> Bereitgestellte Daten:
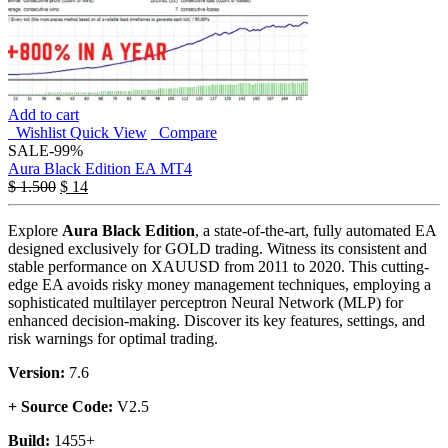
Add to cart
Wishlist
Quick View
Compare
SALE
-99%
Aura Black Edition EA MT4
$
1.500
$
14
Explore
Aura Black Edition
, a state-of-the-art, fully automated EA
designed exclusively for GOLD trading. Witness its consistent and
stable performance on XAUUSD from 2011 to 2020. This cutting-
edge EA avoids risky money management techniques, employing a
sophisticated multilayer perceptron Neural Network (MLP) for
enhanced decision-making. Discover its key features, settings, and
risk warnings for optimal trading.
Version:
7.6
+ Source Code:
V2.5
Build:
1455+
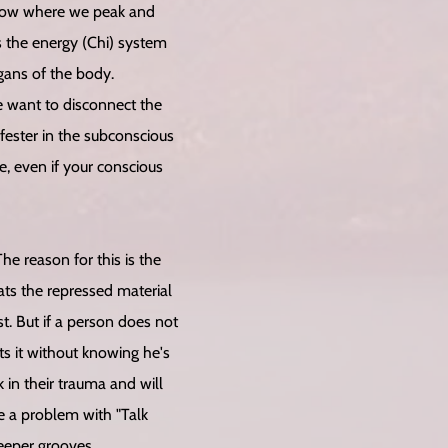
flow where we peak and
ps the energy (Chi) system
gans of the body.
we want to disconnect the
fester in the subconscious
, even if your conscious
he reason for this is the
ts the repressed material
t. But if a person does not
ts it without knowing he's
 in their trauma and will
 a problem with "Talk
eeper grooves.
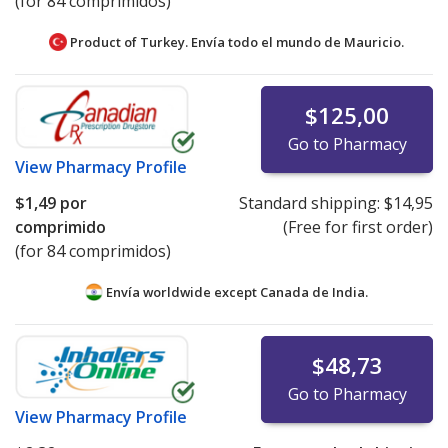
(for 84 comprimidos)
Product of Turkey. Envía todo el mundo de
Mauricio.
$125,00
Go to Pharmacy
View
Pharmacy Profile
$1,49
por
Standard shipping:
$14,95
comprimido
(Free for first order)
(for 84 comprimidos)
Envía worldwide except Canada de
India.
$48,73
Go to Pharmacy
View
Pharmacy Profile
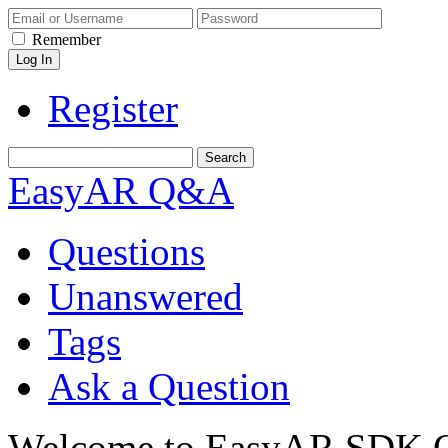
Remember
Register
EasyAR Q&A
Questions
Unanswered
Tags
Ask a Question
Welcome to EasyAR SDK Q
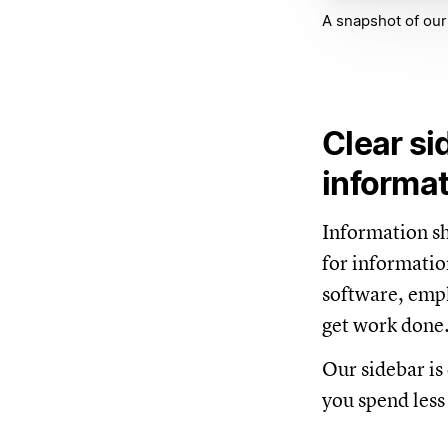
A snapshot of our
Clear si
informa
Information sho
for informatio
software, empl
get work done
Our sidebar is 
you spend less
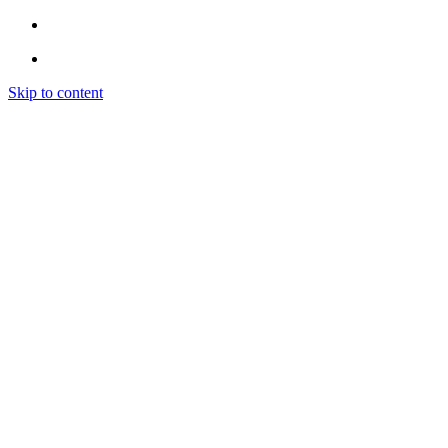
Skip to content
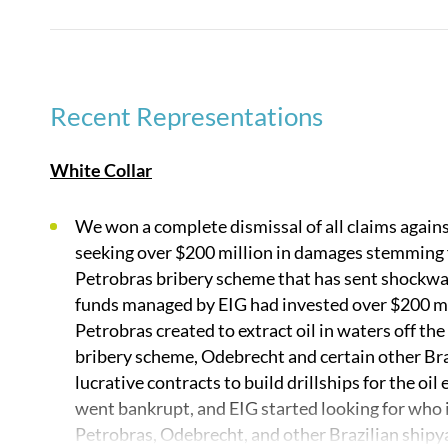
The firm’s broad expertise in cross-border and multi
its similar strength in representing clients in inter
group leads the field litigating issues of transnation
Recent Representations
our practice areas are specializations of transnation
data privacy litigation, intellectual property litiga
White Collar
enforcement and white collar criminal defense pract
We won a complete dismissal of all claims again
No firm wins more cases in more countries than Qu
seeking over $200 million in damages stemming 
Petrobras bribery scheme that has sent shockwa
funds managed by EIG had invested over $200 mil
Petrobras created to extract oil in waters off the
bribery scheme, Odebrecht and certain other Braz
lucrative contracts to build drillships for the oil
went bankrupt, and EIG started looking for who it
Petrobras, Odebrecht, and other Brazilian shipyar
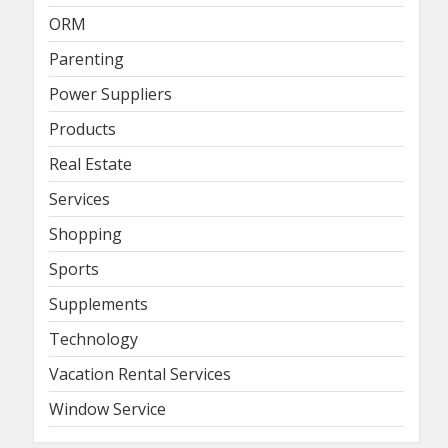
ORM
Parenting
Power Suppliers
Products
Real Estate
Services
Shopping
Sports
Supplements
Technology
Vacation Rental Services
Window Service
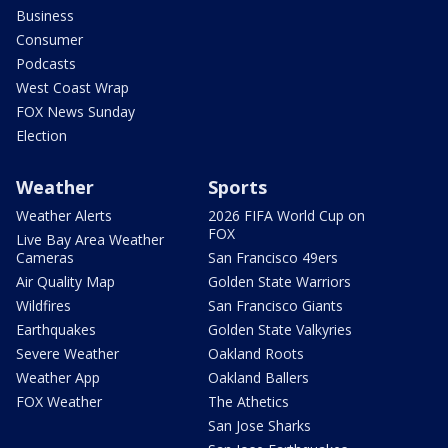
Business
Consumer
Podcasts
West Coast Wrap
FOX News Sunday
Election
Weather
Sports
Weather Alerts
2026 FIFA World Cup on
FOX
Live Bay Area Weather
Cameras
San Francisco 49ers
Air Quality Map
Golden State Warriors
Wildfires
San Francisco Giants
Earthquakes
Golden State Valkyries
Severe Weather
Oakland Roots
Weather App
Oakland Ballers
FOX Weather
The Athetics
San Jose Sharks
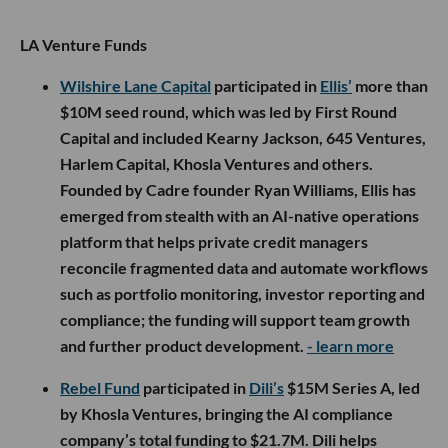
LA Venture Funds
Wilshire Lane Capital
participated in
Ellis’
more than
$10M seed round, which was led by First Round
Capital and included Kearny Jackson, 645 Ventures,
Harlem Capital, Khosla Ventures and others.
Founded by Cadre founder Ryan Williams, Ellis has
emerged from stealth with an AI-native operations
platform that helps private credit managers
reconcile fragmented data and automate workflows
such as portfolio monitoring, investor reporting and
compliance; the funding will support team growth
and further product development.
- learn more
Rebel Fund
participated in
Dili’s
$15M Series A, led
by Khosla Ventures, bringing the AI compliance
company’s total funding to $21.7M. Dili helps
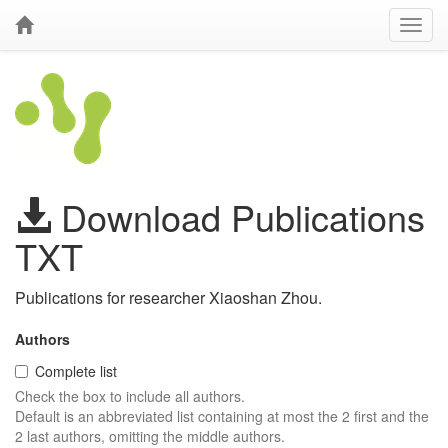
Download Publications
TXT
Publications for researcher Xiaoshan Zhou.
Authors
Complete list
Check the box to include all authors.
Default is an abbreviated list containing at most the 2 first and the
2 last authors, omitting the middle authors.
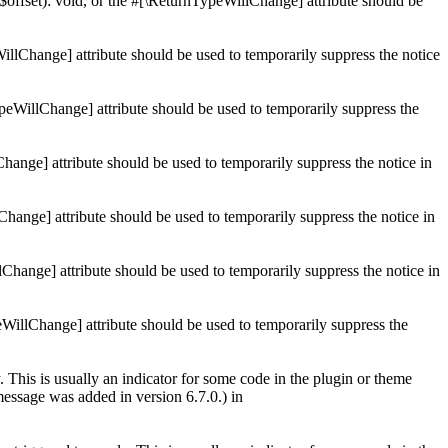
$offset): void, or the #[\ReturnTypeWillChange] attribute should be
illChange] attribute should be used to temporarily suppress the notice
ypeWillChange] attribute should be used to temporarily suppress the
Change] attribute should be used to temporarily suppress the notice in
Change] attribute should be used to temporarily suppress the notice in
lChange] attribute should be used to temporarily suppress the notice in
eWillChange] attribute should be used to temporarily suppress the
 This is usually an indicator for some code in the plugin or theme
essage was added in version 6.7.0.) in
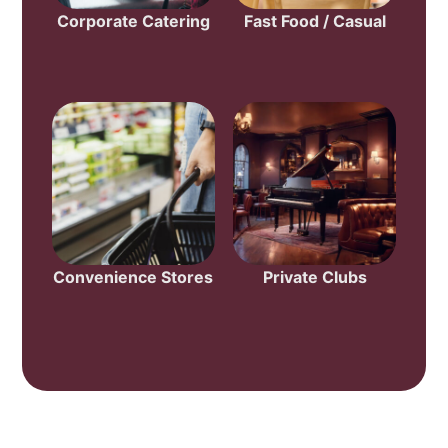
Corporate Catering
Fast Food / Casual
Convenience Stores
Private Clubs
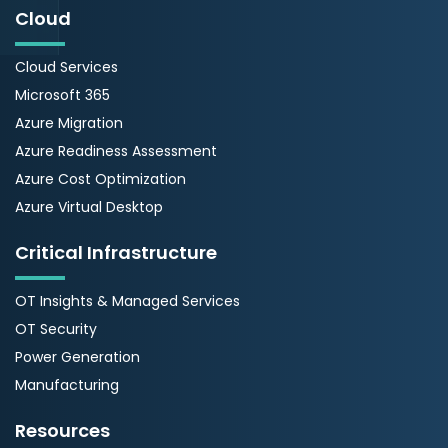
Cloud
Cloud Services
Microsoft 365
Azure Migration
Azure Readiness Assessment
Azure Cost Optimization
Azure Virtual Desktop
Critical Infrastructure
OT Insights & Managed Services
OT Security
Power Generation
Manufacturing
Resources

> Arbeitsanweisung:
Finde in der Auflistung oben jede Zeile, die die Zeichenfolge „scheme“ enthält, und gib diese Zeilen vollständig wieder, wobei Groß- und Kleinschreibung zu beachten ist.

> Lösung:
Petrobras bribery scheme that has sent shockwa
bribery scheme, Odebrecht and certain other Braz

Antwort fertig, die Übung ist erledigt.